Some emergency measures were needed immediately after 9/11, but Bush and his big-government neo-conservatives betrayed their nation's principles with their doctrine of pre-emptive war, their abuse of extraordinary rendition, their tolerance of torture, their explicit endorsement of building a new American Empire and their assertion of rule-by-decree under the slogan "executive order". In the manner of all politicians, always and everywhere, Bush's successors have not been keen to divest themselves of the new powers he proclaimed.
Nothing so dangerous is occurring in New Zealand, yet there are glimpses of a similar disregard for basic liberal values, driven by a similar type of fear to that after 9/11. No less than Covid for now, it's best to stamp out the very first signs of authoritarianism hard and early.
After the New Lynn terrorist attack National Leader Judith Collins knee-jerked to say her party would support passing the Counter Terrorism Legislation Bill under urgency. This was despite genuine concerns the current draft is too draconian in parts and too soft in others. Collins even wanted citizenship able to be stripped from people who commit violent crimes.
Prime Minister Jacinda Ardern was nearly as bad, wanting the Bill fast-tracked by the end of September. It took Act and the Greens to bring calm, arguing that the state adopting new powers and inventing new crimes based on intentions not actions is – at the very least – a big step, demanding careful consideration. Andrew Little, the minister in charge of our spies, is now promising proper process.
With Covid, a small minority of academics is doubling down on maintaining New Zealand's elimination strategy even after everyone has had time to be fully vaccinated and despite the virus being globally endemic.
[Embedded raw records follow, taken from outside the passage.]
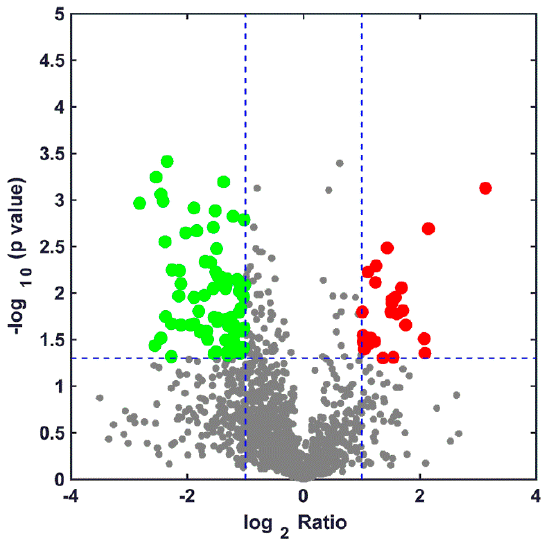
Figure 6. The numbers of identified proteins showing up-regulation and down-regulation in the control and treatment groups. The red spots represent up-regulate proteins, the blue dots down-regulated proteins, and the grey spots represent unchanged proteins in both treatment groups. The Log 2 Ratio indicates that the ratio between the treatment groups and the control groups takes a natural logarithm. The longitudinal coordinates indicate the magnitude of differences in the protein level. Fold change > 2, p < 0.05.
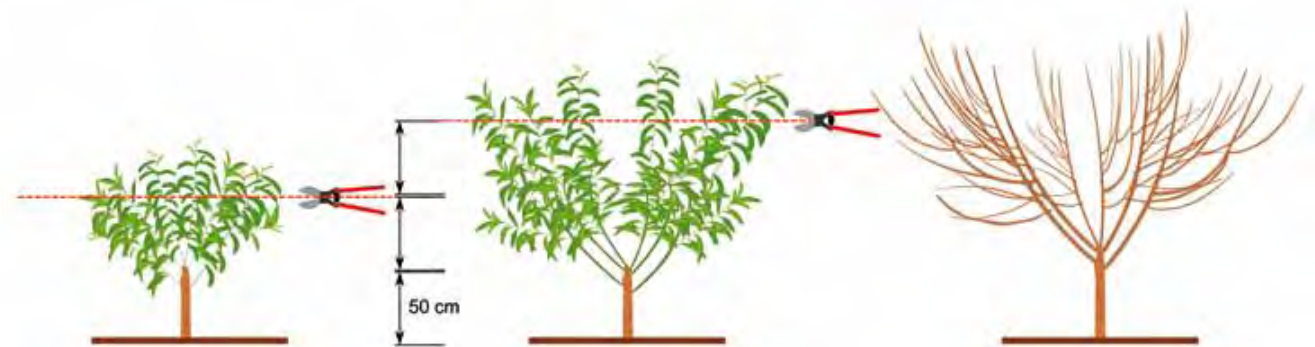
Fig. 6 - Catalonian vase during the first growing season. Left: first manual topping when the shoot exceeds 100 cm from the soil. Centre: second topping (manual or mechanical) when the shoots exceeds 150 cm from the soil. Right: the final growth at the end of the first year (redrawn from Monserrat and Iglesias,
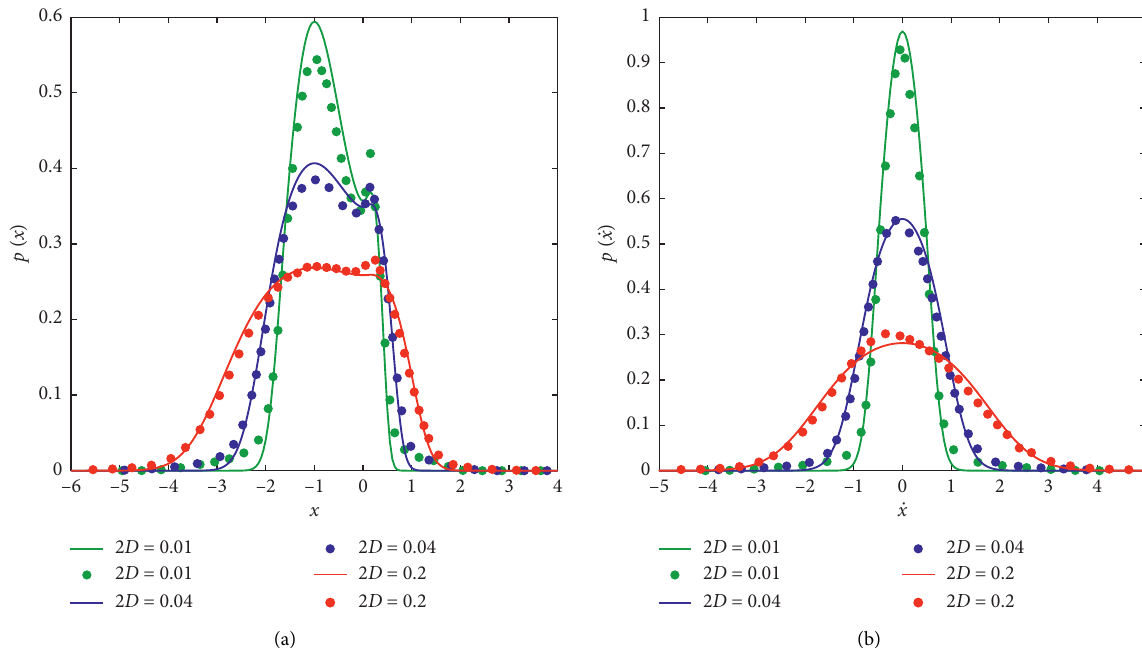
Figure 7: The PDF of the nonlinear system under different Gaussian white noise intensities 2 D . (a) The displacement PDF; (b) the velocity � − 1, solid lines: the analytical results, and circles: MCS results). PDF ( k 1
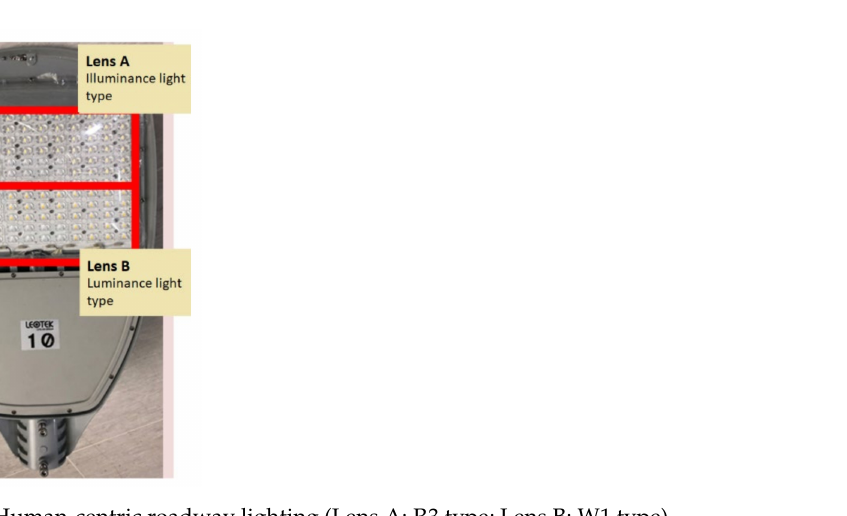
Figure 14. Human-centric roadway lighting (Lens A: R3 type; Lens B: W1 type).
Arguing for the Government to delay its plan to begin liberalising border controls from early next year, epidemiologist Michael Baker worried that "as long as people are coming in who could be infected with this virus there is the ability for it to seep through tiny cracks".
He's surely right, but that more makes the case for the futility of a long-term elimination strategy than it works as an argument to maintain restrictions much beyond Christmas. Lest we doubt Baker's commitment to elimination, he suggests New Zealand could borrow ideas from the People's Republic of China to maintain it.
Beehive strategists insist neither Baker nor other prominent medical experts quoted by the media speak for Ardern. The Beehive's message remains that 2020 was the year of lockdown, 2021 is the year of vaccination and 2022 will be the year of reconnection and a return to pre-Covid liberties, with a bit more mask wearing and tracking and tracing.
We must hope those commitments mean more than Bush's "Mission Accomplished" message back in 2003. The murder of 2977 people in New York, Washington and Pennsylvania did not justify undermining liberal values and democratic processes. Nor does the stabbing of five people in LynnMall, or a virus once everyone has a chance to be vaccinated.
The problem is that Ardern's rhetoric has created fear about Covid out of proportion to its post-vaccination risks. For many of her supporters, the successful elimination strategy to date has become part of New Zealand's national identity, so that those supporting Ardern's own liberalisation plan are dismissed as traitors.
The Prime Minister needs to be clearer in her messaging, including who speaks for her and who does not. Nothing good comes from the politics of fear and hate.
• Matthew Hooton is an Auckland-based public relations consultant.